Page segmentation data

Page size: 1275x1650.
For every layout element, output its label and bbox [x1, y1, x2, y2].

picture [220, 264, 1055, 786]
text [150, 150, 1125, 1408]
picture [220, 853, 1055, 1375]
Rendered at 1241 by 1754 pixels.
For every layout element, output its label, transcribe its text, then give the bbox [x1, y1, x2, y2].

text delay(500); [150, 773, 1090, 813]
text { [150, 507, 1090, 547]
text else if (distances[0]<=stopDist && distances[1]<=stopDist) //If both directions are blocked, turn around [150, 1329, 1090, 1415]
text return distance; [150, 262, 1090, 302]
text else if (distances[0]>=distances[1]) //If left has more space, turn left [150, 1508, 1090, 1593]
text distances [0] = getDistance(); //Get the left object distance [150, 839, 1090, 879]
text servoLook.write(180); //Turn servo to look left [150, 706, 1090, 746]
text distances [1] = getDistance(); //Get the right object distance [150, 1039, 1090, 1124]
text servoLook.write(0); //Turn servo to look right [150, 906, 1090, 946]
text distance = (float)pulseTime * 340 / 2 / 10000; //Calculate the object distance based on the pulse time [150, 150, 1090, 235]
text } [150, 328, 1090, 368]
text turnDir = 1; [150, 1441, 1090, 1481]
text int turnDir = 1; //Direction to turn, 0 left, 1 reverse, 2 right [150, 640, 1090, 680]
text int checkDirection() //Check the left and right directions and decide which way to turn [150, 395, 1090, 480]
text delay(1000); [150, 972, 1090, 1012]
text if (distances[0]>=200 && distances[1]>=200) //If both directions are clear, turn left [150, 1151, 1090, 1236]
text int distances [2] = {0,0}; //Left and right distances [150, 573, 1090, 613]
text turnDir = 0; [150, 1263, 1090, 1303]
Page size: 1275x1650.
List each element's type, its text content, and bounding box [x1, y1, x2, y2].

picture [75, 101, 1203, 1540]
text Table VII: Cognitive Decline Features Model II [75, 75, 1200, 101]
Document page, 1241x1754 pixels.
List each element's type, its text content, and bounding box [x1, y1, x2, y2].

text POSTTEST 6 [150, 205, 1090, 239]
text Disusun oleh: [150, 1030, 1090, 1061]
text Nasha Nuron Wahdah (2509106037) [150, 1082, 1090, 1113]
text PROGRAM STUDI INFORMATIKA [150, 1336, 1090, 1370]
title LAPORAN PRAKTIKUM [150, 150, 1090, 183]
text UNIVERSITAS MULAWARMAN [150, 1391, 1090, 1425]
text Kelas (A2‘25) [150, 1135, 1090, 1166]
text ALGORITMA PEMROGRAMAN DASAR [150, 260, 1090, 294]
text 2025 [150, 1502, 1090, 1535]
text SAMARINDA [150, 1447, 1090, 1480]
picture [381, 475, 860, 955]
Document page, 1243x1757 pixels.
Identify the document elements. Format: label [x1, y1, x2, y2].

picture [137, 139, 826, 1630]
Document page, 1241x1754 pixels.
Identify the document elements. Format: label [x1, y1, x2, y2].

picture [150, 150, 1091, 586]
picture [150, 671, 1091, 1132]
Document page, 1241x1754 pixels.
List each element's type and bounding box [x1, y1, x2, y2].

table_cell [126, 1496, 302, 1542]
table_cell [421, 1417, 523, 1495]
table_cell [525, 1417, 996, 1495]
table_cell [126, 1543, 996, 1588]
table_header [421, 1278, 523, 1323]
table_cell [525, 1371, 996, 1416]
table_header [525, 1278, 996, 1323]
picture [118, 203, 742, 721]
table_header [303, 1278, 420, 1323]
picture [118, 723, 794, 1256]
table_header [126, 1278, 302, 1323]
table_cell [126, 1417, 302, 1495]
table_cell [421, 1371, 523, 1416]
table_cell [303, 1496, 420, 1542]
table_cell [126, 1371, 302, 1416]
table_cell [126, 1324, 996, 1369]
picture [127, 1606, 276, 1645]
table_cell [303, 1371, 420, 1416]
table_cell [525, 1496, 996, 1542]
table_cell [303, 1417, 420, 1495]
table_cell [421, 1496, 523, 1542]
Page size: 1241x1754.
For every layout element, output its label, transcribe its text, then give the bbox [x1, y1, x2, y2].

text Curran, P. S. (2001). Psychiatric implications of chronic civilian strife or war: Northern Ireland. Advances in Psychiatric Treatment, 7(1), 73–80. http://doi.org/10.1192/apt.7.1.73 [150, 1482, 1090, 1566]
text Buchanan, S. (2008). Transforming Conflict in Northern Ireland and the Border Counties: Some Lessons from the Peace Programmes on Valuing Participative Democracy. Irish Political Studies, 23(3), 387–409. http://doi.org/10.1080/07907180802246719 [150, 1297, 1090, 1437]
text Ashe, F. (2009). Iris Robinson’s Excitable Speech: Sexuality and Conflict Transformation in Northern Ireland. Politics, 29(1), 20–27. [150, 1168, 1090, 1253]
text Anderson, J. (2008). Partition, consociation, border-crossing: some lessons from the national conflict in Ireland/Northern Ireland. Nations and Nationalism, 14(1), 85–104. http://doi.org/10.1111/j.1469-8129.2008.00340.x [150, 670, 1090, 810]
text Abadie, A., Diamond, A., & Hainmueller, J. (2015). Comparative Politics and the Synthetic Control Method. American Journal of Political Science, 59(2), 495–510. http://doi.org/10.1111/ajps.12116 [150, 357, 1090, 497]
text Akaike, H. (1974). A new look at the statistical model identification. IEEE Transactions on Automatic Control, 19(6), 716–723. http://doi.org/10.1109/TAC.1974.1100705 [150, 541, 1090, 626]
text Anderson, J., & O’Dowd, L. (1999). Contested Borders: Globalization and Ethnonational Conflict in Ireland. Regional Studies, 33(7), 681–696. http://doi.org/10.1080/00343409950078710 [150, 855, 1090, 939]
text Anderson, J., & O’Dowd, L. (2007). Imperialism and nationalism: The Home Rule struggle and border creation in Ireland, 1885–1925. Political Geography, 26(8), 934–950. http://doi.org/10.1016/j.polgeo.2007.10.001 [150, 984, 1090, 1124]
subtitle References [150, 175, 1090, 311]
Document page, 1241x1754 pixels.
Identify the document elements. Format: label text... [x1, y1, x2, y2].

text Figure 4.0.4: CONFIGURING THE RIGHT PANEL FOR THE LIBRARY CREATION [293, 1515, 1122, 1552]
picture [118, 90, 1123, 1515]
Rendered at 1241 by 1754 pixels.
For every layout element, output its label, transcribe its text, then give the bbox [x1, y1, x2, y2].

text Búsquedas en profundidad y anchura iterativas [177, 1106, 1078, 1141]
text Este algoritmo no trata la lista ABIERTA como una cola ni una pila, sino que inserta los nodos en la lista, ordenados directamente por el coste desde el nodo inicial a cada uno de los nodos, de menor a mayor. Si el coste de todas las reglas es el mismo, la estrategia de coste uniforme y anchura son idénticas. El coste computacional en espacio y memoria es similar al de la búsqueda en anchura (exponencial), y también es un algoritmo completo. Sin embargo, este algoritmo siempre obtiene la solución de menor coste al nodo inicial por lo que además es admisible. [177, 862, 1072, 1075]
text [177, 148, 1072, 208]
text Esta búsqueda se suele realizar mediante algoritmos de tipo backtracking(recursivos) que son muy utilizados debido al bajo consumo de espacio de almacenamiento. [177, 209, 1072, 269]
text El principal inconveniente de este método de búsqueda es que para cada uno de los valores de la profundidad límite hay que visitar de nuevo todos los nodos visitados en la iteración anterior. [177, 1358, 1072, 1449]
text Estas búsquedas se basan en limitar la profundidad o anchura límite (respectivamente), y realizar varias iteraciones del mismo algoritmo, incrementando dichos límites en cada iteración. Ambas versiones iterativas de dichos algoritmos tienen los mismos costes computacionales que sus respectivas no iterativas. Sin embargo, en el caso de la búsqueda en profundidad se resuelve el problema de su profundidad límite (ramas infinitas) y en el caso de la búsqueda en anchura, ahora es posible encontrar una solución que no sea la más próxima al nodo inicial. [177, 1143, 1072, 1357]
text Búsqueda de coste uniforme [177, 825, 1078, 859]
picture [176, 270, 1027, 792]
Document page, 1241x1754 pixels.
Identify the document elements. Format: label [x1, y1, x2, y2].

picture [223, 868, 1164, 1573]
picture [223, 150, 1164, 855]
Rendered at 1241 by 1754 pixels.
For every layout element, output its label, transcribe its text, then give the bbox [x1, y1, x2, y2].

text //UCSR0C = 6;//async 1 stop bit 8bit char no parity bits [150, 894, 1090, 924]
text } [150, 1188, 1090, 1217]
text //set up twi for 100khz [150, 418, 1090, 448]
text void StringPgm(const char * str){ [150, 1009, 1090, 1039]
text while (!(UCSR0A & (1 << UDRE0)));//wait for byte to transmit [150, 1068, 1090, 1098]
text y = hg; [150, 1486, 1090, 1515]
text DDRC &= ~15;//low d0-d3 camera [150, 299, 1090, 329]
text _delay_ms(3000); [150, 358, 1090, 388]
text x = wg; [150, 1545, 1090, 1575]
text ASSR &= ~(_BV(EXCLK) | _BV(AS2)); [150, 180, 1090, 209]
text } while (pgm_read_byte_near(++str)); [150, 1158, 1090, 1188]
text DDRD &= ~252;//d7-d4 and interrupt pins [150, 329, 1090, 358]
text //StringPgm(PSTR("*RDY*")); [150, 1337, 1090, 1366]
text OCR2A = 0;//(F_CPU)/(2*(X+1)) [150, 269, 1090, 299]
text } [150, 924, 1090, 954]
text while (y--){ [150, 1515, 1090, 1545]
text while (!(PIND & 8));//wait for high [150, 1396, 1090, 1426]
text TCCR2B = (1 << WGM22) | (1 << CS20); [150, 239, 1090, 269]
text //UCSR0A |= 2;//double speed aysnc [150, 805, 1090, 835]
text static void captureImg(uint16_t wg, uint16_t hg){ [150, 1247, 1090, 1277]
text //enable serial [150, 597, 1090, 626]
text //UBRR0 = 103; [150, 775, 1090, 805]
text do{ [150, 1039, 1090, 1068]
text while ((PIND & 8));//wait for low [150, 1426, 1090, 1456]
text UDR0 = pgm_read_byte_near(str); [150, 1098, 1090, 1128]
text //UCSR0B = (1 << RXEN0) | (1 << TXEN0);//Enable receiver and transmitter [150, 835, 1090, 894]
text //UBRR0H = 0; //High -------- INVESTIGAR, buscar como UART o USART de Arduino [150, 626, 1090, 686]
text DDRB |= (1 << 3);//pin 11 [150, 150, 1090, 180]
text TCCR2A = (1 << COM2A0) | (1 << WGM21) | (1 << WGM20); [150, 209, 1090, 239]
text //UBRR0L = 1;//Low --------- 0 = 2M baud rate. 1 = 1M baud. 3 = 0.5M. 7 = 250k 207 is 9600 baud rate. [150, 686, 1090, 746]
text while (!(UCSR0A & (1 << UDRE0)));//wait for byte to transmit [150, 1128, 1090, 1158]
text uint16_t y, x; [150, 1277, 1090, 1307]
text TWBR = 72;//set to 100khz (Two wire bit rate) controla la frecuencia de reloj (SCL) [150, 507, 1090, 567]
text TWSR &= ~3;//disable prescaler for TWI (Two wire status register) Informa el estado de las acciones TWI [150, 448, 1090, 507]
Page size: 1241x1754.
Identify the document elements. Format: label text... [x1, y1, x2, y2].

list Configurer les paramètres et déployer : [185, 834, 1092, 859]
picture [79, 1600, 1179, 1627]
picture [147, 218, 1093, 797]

[WORK ORDER]
Using the data above, transcribe the lines that run from the line with "Document page, 1243x1757 pixels." to the line with "table_cell [126, 1496, 302, 1542]", both ends kept, and output nothing else.

[REPLY TO THE TASK]
Document page, 1243x1757 pixels.
Identify the document elements. Format: label [x1, y1, x2, y2].

picture [137, 139, 826, 1630]
Document page, 1241x1754 pixels.
Identify the document elements. Format: label [x1, y1, x2, y2].

picture [150, 150, 1091, 586]
picture [150, 671, 1091, 1132]
Document page, 1241x1754 pixels.
List each element's type and bounding box [x1, y1, x2, y2].

table_cell [126, 1496, 302, 1542]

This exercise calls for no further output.